Mr Stanley argued that the decision that Mr Blaker was fairly dismissed was inconsistent with the evidence. This is an argument that the decision was perverse, if it was contrary to the evidence or unsupported by the evidence. The main point sought to make on the facts in this case was that Mr Blaker was dismissed for "buncing", a practice previously openly condemned by management until just 11 weeks before he was dismissed and that Mr Blaker had been employed by Gateway for 18 years with an unblemished record. In view of that evidence, no reasonable tribunal could have come to that conclusion that Mr Blaker was fairly dismissed.

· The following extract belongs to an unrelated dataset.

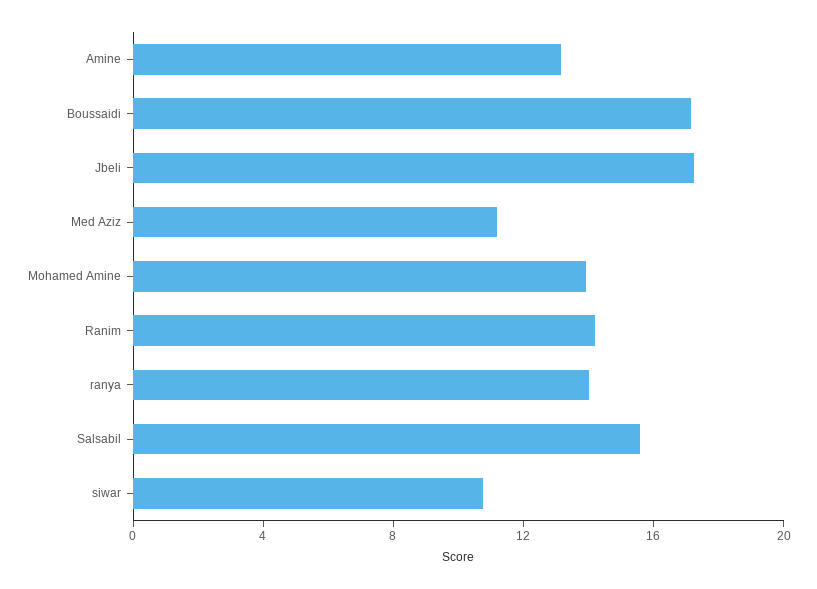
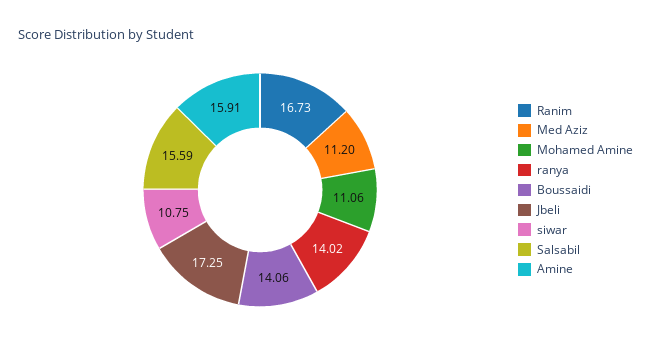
Amine: 13 -> 15.91
Boussaidi: 17 -> 14.06
Mohamed Amine: 14 -> 11.06
Ranim: 14 -> 16.73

We do not agree. It is preeminently a question for the Tribunal whether, in all the circumstances, Mr Blaker was fairly dismissed. The Tribunal clearly had in mind both the previous condemnation of the practice of "buncing" and Mr Blaker's record in employment, including his 9 years with managerial responsibility. The Tribunal had all the relevant factors in mind and were entitled to come to the conclusion that the dismissal was fair.

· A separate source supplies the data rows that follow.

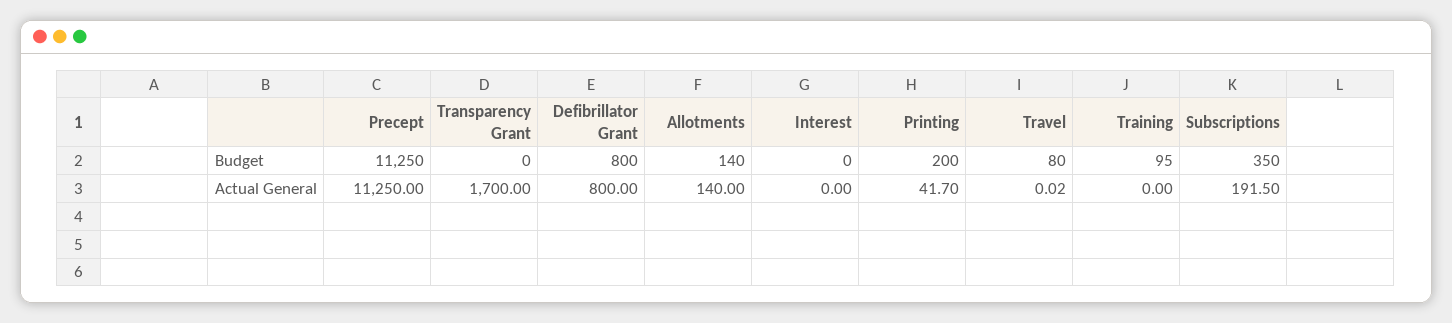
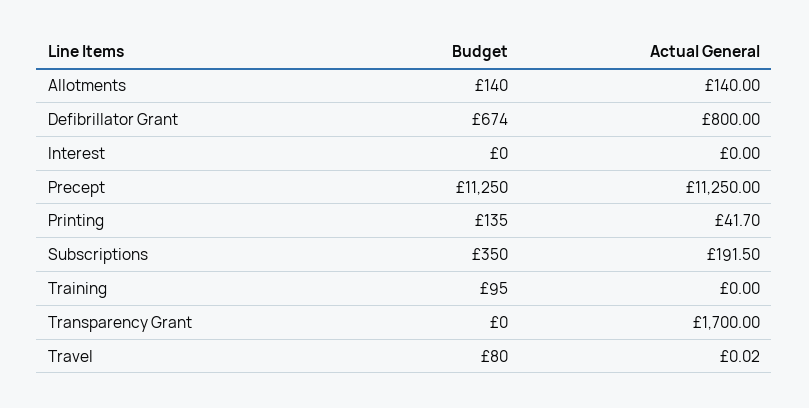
Defibrillator Grant, Budget: 800 -> 674
Printing, Budget: 200 -> 135

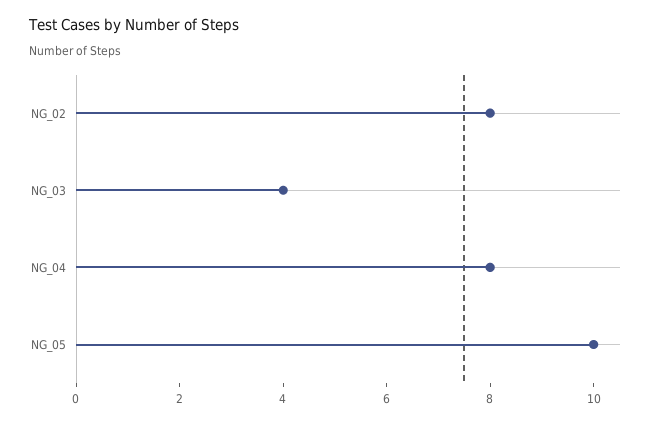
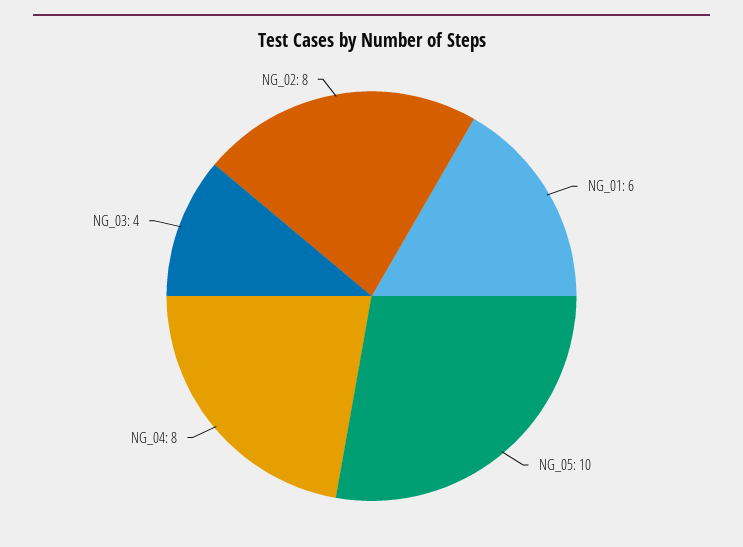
NG_01: none -> 6

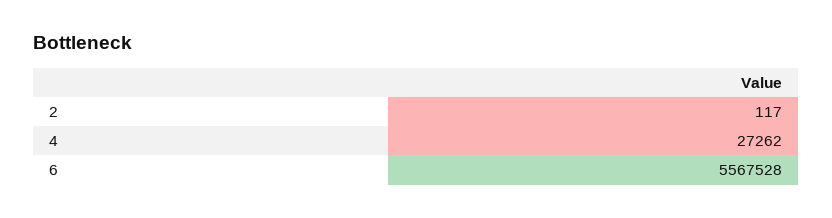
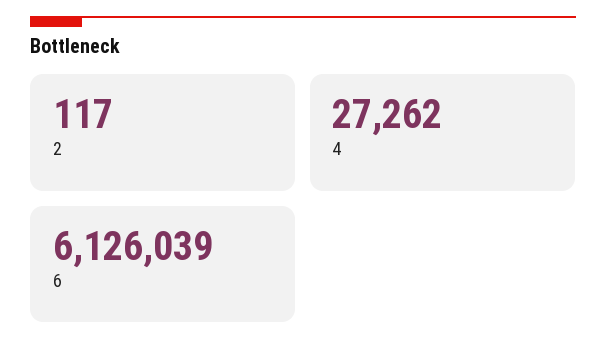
6: 5567528 -> 6126039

Finally, Mr Stanley made a point against the decision of the Tribunal on the review to make an order for costs of £25.00 to be paid by Mr Blaker as a contribution to Gateway's costs. His point was that the Tribunal adjourned for about 45 minutes after hearing the evidence and argument before returning to announce that they had reserved their decision. The time taken by the Tribunal to discuss the matter and the reserving of their decision acknowledged that, on some points, there was difficulty in reaching a decision. Therefore Mr Stanley argued, how could the Tribunal come to the conclusion that this was a case in which costs should be paid on the basis of an opinion of the Tribunal that Mr Blaker's continuation of the proceedings was unreasonable? The Tribunal's power to award costs is a matter of discretion which has to be exercised by looking at whether the proceedings had been brought or conducted and continued frivolously or vexatiously or unreasonably. We appreciate the point made by Mr Blaker that it can be argued that taking as long as 45 minutes for reaching a decision is some indication that there was something in the case after all. But, in our view, no error of law has been demonstrated in relation to discretion on costs. We would not interfere with the way in which a tribunal exercises a discretion, unless it was clearly demonstrated that they had failed to take into account some irrelevant factor or had acted contrary to principle. The point made by Mr Stanley on the time taken to reach a decision is not one which inevitably points to the case having some substance. The position therefore is that we are not persuaded that there is any error of law in any part of this decision. In fact, it was a detailed decision, followed by a review reaching the same conclusion. The Tribunal correctly directed itself, first as to the proper test of misconduct in the Burchell case and then as to the test under Section 57(3). Itcame to a conclusion which, while Mr Blaker may not agree with it, is a conclusion which the Tribunal was entitled to come to and one which it reached without any error of law on its part.
The Appeal will be dismissed at this stage.